Give back exactly the lines of the entries below from the line with "360 mm. Female patient." to the line with "Outlined on this slice (semi-automatic", inclusive, and only those.

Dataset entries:
======
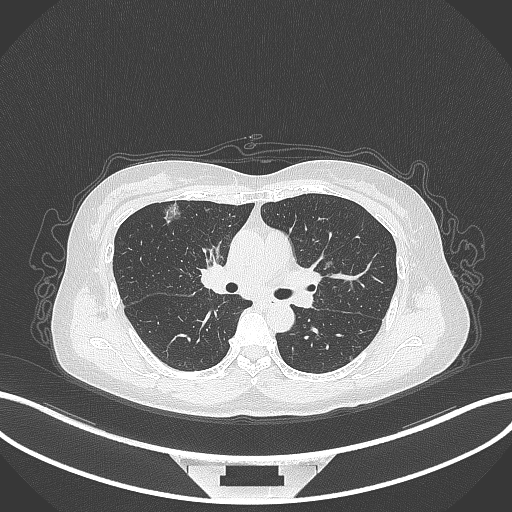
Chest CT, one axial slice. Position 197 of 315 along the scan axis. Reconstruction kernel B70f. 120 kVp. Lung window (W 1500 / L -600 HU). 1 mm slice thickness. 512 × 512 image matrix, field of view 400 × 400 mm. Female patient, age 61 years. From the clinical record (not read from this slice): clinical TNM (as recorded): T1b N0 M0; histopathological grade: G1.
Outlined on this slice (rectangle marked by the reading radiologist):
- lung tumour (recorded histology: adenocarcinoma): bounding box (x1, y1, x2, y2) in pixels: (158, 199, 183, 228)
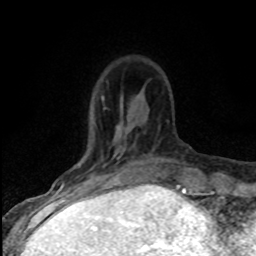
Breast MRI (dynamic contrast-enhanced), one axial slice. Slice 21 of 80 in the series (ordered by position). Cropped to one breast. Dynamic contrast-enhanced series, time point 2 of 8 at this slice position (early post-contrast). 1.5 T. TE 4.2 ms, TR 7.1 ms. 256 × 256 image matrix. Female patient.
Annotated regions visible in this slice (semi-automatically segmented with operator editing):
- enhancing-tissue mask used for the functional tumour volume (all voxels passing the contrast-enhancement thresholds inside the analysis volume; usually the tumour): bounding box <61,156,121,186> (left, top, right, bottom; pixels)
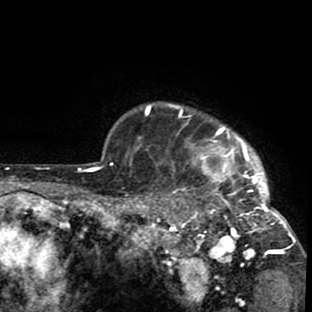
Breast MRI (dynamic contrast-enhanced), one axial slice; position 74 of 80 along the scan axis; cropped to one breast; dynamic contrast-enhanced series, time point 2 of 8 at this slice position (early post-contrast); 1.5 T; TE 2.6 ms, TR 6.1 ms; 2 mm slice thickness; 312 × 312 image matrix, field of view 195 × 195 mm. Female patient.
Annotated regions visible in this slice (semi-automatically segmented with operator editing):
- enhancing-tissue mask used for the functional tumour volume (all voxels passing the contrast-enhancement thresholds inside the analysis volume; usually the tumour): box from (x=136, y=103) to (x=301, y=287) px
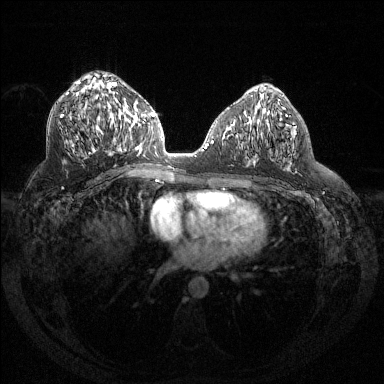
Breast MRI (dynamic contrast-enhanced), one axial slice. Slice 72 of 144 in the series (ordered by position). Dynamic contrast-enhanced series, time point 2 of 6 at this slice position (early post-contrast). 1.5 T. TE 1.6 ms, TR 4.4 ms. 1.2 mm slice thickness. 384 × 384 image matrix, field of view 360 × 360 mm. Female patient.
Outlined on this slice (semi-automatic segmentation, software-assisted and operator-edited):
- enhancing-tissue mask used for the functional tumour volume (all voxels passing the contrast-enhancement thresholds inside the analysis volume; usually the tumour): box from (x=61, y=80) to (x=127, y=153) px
======
Answer area:
Breast MRI (dynamic contrast-enhanced), one axial slice. Slice 72 of 144 in the series (ordered by position). Dynamic contrast-enhanced series, time point 2 of 6 at this slice position (early post-contrast). 1.5 T. TE 1.6 ms, TR 4.4 ms. 1.2 mm slice thickness. 384 × 384 image matrix, field of view 360 × 360 mm. Female patient.
Outlined on this slice (semi-automatic segmentation, software-assisted and operator-edited):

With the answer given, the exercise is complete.